→ Stored items from a collection
-- Opening Marker --

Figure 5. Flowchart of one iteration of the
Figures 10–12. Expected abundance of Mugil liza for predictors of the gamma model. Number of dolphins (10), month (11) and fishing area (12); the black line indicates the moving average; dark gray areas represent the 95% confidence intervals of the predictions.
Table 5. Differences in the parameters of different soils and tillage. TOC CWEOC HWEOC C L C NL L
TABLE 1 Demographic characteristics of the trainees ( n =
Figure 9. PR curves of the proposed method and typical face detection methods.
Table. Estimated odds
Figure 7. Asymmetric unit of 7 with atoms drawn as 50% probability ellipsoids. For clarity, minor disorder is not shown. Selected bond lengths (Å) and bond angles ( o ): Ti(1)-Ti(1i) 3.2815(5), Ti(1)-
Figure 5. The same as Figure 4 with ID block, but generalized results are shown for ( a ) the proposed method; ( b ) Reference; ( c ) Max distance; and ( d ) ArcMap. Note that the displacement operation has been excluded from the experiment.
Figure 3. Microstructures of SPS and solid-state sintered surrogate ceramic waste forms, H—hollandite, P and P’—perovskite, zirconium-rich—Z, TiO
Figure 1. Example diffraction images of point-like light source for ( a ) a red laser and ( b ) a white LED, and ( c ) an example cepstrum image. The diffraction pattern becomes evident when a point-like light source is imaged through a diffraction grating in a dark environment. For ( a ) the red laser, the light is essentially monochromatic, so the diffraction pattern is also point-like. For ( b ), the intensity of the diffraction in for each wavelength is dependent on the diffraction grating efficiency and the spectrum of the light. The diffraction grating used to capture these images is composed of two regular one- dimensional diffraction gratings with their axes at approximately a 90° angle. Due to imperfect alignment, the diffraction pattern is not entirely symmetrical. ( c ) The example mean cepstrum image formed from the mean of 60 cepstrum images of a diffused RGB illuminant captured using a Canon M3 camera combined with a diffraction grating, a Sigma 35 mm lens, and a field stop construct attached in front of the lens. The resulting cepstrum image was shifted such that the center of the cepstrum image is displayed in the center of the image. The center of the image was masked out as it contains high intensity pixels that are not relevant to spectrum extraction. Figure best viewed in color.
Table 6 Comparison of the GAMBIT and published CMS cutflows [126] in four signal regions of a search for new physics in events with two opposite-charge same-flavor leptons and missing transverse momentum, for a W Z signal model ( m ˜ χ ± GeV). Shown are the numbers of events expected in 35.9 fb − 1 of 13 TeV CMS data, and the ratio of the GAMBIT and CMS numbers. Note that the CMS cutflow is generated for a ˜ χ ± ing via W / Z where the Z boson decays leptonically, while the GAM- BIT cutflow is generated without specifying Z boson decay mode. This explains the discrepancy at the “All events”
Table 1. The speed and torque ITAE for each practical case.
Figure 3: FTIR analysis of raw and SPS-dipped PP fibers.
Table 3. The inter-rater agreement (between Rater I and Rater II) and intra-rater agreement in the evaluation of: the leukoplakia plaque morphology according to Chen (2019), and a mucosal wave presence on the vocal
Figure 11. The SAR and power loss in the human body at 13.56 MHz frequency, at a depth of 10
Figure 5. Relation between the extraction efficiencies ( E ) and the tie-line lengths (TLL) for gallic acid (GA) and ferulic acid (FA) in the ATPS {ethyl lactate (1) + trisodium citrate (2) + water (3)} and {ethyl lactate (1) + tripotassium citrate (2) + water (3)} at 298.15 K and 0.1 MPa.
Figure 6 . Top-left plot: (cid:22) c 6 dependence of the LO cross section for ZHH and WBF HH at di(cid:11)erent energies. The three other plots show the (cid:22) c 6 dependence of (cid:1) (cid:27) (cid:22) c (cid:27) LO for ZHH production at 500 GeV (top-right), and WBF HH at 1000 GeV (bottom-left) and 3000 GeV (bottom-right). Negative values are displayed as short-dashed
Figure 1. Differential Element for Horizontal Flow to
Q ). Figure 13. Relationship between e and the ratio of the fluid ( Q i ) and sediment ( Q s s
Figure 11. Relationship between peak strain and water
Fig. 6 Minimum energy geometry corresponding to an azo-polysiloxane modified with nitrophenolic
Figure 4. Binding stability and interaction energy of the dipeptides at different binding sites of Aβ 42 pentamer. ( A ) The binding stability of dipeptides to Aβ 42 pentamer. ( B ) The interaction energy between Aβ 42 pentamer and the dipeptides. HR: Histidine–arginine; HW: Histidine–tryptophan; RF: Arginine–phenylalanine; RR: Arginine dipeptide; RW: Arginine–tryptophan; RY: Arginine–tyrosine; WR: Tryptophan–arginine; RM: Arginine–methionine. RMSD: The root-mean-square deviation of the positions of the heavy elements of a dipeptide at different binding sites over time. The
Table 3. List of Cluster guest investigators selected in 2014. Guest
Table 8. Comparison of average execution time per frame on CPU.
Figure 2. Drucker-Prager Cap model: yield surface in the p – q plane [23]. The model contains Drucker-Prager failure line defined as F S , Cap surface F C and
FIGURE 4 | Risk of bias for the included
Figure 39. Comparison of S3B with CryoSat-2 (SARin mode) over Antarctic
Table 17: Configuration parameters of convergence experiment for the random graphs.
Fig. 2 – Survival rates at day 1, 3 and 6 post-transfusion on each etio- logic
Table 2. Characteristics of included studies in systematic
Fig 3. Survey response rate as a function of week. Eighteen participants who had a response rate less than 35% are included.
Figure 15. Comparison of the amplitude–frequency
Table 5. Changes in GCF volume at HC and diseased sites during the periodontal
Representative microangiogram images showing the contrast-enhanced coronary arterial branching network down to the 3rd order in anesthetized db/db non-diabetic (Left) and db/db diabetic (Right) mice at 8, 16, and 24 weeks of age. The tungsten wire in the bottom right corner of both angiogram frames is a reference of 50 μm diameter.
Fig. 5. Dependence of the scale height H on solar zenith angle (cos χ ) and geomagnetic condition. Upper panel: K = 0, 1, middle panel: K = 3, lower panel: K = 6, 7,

-- Closing Marker --

→ What this task involves
Copy the records above exactly, beginning at the line that contains "Table 6 Comparison" and stopping after the line that contains "Figure 5. Relation".

→ Response to this task
Table 6 Comparison of the GAMBIT and published CMS cutflows [126] in four signal regions of a search for new physics in events with two opposite-charge same-flavor leptons and missing transverse momentum, for a W Z signal model ( m ˜ χ ± GeV). Shown are the numbers of events expected in 35.9 fb − 1 of 13 TeV CMS data, and the ratio of the GAMBIT and CMS numbers. Note that the CMS cutflow is generated for a ˜ χ ± ing via W / Z where the Z boson decays leptonically, while the GAM- BIT cutflow is generated without specifying Z boson decay mode. This explains the discrepancy at the “All events”
Table 1. The speed and torque ITAE for each practical case.
Figure 3: FTIR analysis of raw and SPS-dipped PP fibers.
Table 3. The inter-rater agreement (between Rater I and Rater II) and intra-rater agreement in the evaluation of: the leukoplakia plaque morphology according to Chen (2019), and a mucosal wave presence on the vocal
Figure 11. The SAR and power loss in the human body at 13.56 MHz frequency, at a depth of 10
Figure 5. Relation between the extraction efficiencies ( E ) and the tie-line lengths (TLL) for gallic acid (GA) and ferulic acid (FA) in the ATPS {ethyl lactate (1) + trisodium citrate (2) + water (3)} and {ethyl lactate (1) + tripotassium citrate (2) + water (3)} at 298.15 K and 0.1 MPa.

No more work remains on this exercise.